Avalanche of nominations
After a period of euphoria in 2000-2001, companies are somewhat returned from their illusions on the e-recruitment. "If the Internet has enabled a quantitative increase, the reverse of the medal has been qualitative," concedes Thanh Nguyen, Director of the e-service department at Publicis Consultants HR. For example, Air France, know more how to deal with thousands of applications that flooded on its site. "Some companies were believed to protect themselves by proposing very complicated application forms." "But it did stop as the most sought-after candidates, when the desperate persisted", says Olivier Fécherolle.
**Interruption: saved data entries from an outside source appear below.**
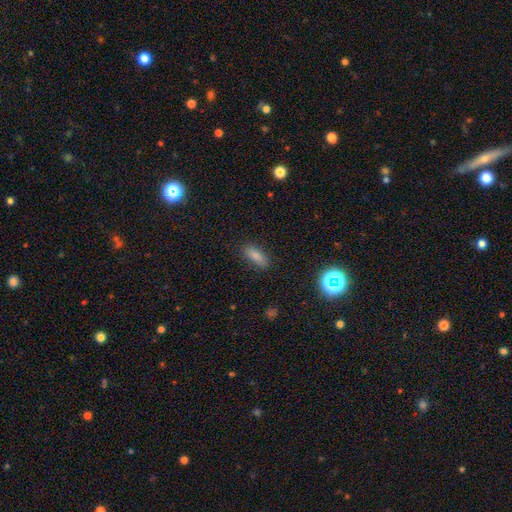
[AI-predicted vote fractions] This is clearly a smooth galaxy (83%). How rounded: likely in between (67%). Merging: clearly none (83%).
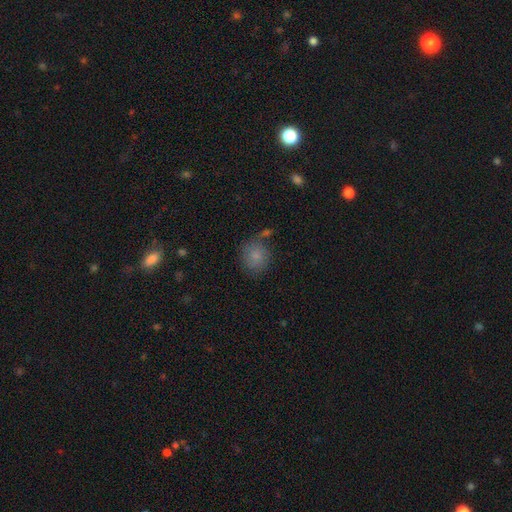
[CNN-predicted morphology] The model was most divided on "merging": none: 67%, minor disturbance: 16%, merger: 10%, major disturbance: 6%. More confident: how rounded — round (83%); smooth or featured — smooth (80%).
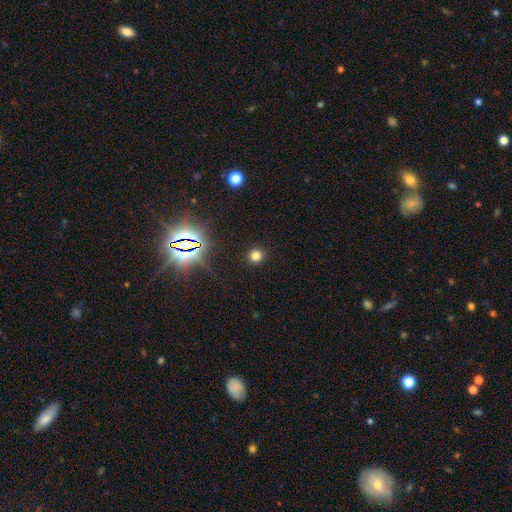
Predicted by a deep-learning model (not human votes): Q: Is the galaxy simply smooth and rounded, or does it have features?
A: smooth — 74%.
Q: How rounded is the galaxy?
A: round — 93%.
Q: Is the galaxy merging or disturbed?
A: none — 92%.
A frequently adopted solution is to select resumes based on certain requirements: are you bac 5 Do you have a car Are you mobile on the France In the case of negative answer, the CV is automatically retoqué. A process which lacks finesse clearly. "Companies are tempted to resort to a formal criteria selection." "But it may penalise the candidate whose experience compensates largely for the diploma", analysis Yann Fondeur. The best way to avoid the avalanche of applications is to organize a natural selection in explaining to at the outset its requirements. "The most advanced companies have realized to be thinking in public target and provide a minimum service, recognizes Thanh Nguyen. Result, the e-recruitment is not so rapid that this.